• **Required action**
Find the word "DataWidth" in the records below. List each line containing it.

::: Exercise data

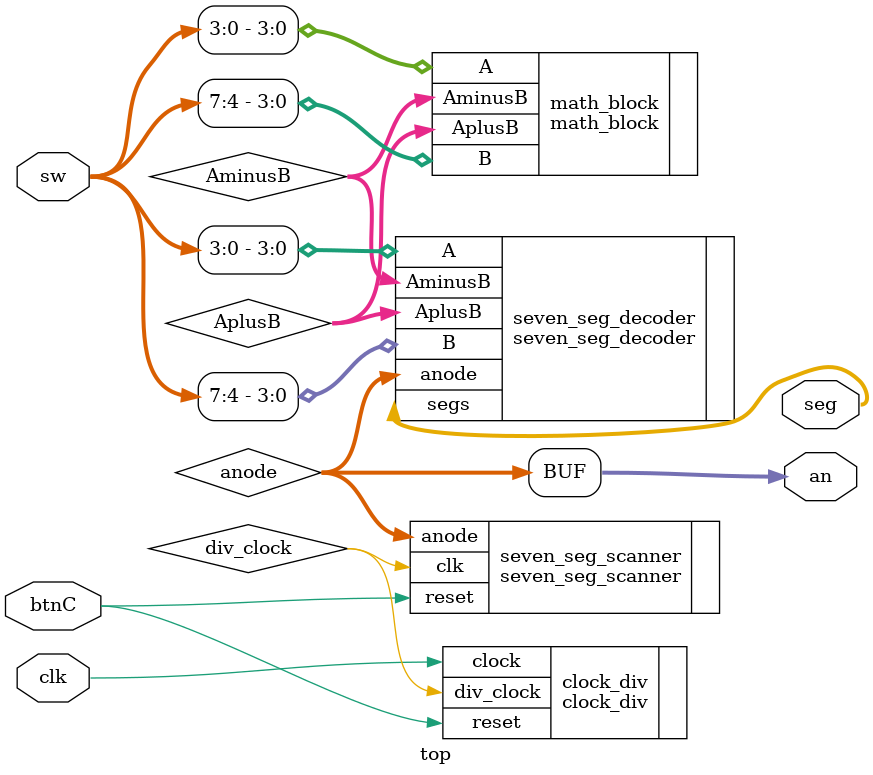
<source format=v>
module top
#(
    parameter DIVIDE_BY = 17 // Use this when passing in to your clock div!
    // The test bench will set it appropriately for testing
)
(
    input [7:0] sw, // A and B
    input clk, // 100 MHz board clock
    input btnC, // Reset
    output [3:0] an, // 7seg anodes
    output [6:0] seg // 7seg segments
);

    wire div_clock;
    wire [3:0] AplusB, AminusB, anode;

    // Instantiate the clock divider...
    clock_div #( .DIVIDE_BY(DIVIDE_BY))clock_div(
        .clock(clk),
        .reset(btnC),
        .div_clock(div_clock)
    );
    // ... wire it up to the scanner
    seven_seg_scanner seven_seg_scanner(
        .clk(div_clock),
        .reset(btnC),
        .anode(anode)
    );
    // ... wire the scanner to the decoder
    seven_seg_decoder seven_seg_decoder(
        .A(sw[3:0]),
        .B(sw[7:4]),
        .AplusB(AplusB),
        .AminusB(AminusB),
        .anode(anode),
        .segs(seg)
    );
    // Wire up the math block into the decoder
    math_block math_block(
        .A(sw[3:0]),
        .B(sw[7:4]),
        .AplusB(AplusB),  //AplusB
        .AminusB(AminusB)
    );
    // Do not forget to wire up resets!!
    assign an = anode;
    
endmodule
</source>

::::::
::: Exercise data

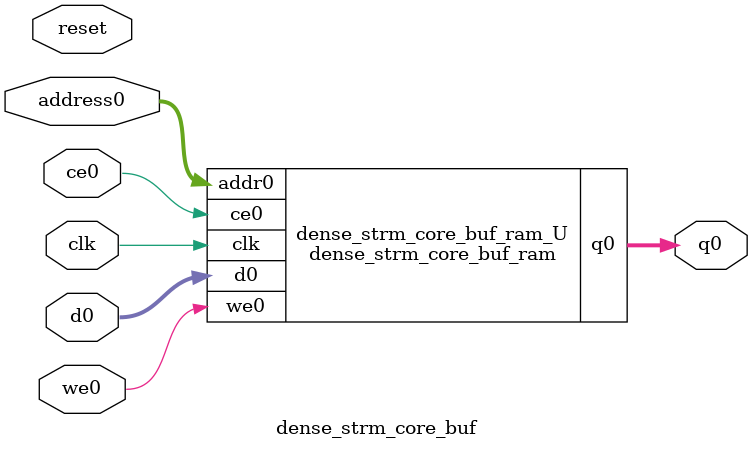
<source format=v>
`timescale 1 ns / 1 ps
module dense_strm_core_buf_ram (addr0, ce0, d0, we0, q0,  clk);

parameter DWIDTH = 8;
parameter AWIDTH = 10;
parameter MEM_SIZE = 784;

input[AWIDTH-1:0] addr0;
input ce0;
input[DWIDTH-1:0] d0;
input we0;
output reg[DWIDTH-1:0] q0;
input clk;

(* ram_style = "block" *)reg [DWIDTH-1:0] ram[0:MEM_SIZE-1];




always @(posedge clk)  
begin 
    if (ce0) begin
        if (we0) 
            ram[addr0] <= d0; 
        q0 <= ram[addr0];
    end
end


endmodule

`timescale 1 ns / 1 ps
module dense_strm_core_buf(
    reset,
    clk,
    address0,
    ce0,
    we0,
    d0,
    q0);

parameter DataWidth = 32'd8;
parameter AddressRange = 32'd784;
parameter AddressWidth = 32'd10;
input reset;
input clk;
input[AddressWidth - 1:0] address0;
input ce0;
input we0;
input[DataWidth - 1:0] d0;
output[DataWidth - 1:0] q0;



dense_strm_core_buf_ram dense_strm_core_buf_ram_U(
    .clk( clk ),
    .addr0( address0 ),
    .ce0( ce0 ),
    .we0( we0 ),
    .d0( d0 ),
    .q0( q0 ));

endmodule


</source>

::::::
::: Exercise data

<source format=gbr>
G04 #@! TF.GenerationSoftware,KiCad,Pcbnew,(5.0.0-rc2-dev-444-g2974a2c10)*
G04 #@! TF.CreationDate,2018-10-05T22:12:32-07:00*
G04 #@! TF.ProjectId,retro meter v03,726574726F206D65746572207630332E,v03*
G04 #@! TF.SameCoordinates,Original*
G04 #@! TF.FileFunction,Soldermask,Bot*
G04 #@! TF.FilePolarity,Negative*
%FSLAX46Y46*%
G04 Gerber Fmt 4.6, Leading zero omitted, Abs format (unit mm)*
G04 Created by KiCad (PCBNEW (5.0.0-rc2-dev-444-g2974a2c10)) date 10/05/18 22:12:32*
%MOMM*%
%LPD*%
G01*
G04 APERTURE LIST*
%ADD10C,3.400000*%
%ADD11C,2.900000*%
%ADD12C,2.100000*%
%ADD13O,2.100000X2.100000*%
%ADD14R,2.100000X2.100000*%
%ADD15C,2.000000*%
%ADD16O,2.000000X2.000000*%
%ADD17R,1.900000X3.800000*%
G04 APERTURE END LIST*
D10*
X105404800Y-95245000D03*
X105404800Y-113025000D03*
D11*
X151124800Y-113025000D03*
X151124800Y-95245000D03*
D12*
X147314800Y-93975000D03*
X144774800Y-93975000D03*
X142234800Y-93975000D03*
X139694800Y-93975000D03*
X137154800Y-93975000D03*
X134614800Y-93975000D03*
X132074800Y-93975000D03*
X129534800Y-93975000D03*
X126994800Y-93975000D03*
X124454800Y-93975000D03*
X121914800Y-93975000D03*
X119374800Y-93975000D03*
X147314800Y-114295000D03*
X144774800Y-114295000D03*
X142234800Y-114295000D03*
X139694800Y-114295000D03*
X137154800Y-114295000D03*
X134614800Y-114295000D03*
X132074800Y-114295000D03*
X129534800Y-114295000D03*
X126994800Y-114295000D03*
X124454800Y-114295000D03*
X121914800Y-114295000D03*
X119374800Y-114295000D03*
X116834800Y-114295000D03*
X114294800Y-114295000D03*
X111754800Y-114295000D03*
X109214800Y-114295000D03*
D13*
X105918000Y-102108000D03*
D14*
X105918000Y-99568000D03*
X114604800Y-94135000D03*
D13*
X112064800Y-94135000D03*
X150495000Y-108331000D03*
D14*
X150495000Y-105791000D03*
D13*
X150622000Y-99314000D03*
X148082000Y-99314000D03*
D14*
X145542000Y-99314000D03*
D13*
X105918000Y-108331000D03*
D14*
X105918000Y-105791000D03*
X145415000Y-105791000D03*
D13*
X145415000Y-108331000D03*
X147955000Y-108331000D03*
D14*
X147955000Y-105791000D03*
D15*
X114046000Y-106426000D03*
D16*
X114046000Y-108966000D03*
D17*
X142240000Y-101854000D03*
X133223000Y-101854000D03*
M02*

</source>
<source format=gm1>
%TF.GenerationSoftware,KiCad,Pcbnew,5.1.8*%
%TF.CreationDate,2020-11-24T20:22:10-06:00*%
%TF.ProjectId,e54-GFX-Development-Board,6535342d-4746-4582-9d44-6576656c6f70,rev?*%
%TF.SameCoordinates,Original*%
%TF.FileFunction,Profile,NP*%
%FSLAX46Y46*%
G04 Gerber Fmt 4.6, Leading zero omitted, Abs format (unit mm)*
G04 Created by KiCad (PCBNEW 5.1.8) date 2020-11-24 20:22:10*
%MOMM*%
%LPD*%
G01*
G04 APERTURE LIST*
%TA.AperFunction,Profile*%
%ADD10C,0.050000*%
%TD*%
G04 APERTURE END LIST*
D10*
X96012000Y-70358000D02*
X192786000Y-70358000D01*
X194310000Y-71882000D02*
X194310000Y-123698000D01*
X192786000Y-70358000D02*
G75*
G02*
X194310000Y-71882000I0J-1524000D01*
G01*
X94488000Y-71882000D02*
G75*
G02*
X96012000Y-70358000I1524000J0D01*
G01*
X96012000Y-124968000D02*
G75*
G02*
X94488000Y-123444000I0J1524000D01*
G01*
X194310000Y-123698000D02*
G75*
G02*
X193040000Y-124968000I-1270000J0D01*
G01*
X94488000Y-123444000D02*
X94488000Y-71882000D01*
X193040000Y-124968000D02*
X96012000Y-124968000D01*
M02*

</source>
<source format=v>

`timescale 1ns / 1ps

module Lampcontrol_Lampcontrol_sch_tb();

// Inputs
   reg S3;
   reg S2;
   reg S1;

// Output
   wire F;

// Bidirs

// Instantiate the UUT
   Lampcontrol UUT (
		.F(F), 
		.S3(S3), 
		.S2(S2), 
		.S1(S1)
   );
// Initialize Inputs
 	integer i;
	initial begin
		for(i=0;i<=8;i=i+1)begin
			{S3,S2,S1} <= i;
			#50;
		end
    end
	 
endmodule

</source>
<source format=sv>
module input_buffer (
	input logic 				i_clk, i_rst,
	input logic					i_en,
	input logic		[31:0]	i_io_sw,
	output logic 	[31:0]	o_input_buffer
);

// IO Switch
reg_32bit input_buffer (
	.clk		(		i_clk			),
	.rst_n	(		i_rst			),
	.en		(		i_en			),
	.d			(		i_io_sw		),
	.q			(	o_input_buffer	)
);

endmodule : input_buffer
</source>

::::::

• **Answer below**
parameter DataWidth = 32'd8;
input[DataWidth - 1:0] d0;
output[DataWidth - 1:0] q0;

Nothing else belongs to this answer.